28 janvier 1992 : Arrestation de Rabah Kebir, membre de la direction politique du FIS, pour “incitation à la rébellion contre l’autorité”. Arrestation d’un certain Tayeb El Afghani, responsable présumé de l’attaque de la caserne de Guemmar.

29 janvier 1992 : Manifestation de citoyens dans le quartier de Bachdjarah (Alger) pour protester contre la répression. L’armée tire sur la foule : un mort.

31 janvier 1992 : Deuxième vendredi consécutif d’affrontements à la sortie des mosquées. Des morts et des blessés sont encore une fois à déplorer. On parle de plus en plus de constitution de maquis.

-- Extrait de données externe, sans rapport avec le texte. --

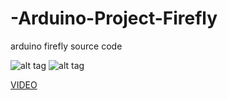 # -Arduino-Project-Firefly
arduino firefly source code

![alt tag](http://img5.douban.com/view/note/large/public/p12372188.jpg)
![alt tag](http://img5.douban.com/view/note/large/public/p12372088.jpg)

[VIDEO](http://instagram.com/p/o7ymu1vvyJ/)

01 Février 1992 : Dans un rapport concernant la situation des droits de l’homme en Algérie, Human Rights Watch :

– condamne le coup d’Etat survenu le 11 janvier 1992.
– dénonce les arrestations des militants islamistes et de vingt et un journalistes.
– exige la levée de l’état d’urgence et la poursuite du processus démocratique.
– exige la libération des responsables du FIS et plus particulièrement Abdelkader Hachani et Rabah Kebir.

4 février 1992 : Le FIS réclame la levée des mesures restrictives contre les mosquées et la libération de ses dirigeants. Il appelle la communauté internationale à boycotter le HCE.

5 février 1992 : Nombreux mouvements de protestation dans les universités algériennes pour dénoncer le coup d’Etat du 11 janvier.

7 février 1992 : Poursuite des manifestations à travers le territoire national contre le coup d’Etat. De nombreux morts sont signalés selon des sources hospitalières. Des centaines de jeunes seraient passés dans la clandestinité ou rejoint les maquis pour échapper aux arrestations massives et à la déportation dans les camps de concentration du Sud. Les autorités annoncent l’ouverture de 7 centres de détention (camps de concentration) dans le sud algérien.

4 au 8 février 1992 : Soulèvement populaire dans le quartier de Bouakal à Batna. L’armée encercle les cités et ouvre le feu en donnant les blindés : 52 morts dont sept enfants.

8 février 1992 : Arrestation de l’imam Moghni, député du FIS à Bab El Oued (Alger)..

9 février 1992 : Instauration de l’Etat d’urgence

J’ai été arrêté puis déporté vers le camp de concentration de Reggane où j’ai passé six longs mois puis cinq mois à Tibeghamine puis à Tassabit et enfin, à l’hôpital d’Adrar. Et la suite sera dure dure dure.. Elle se termine par l’exil en France puis le retour vers l’enfer en Algérie où je continue à murir comme une figue de chez nous.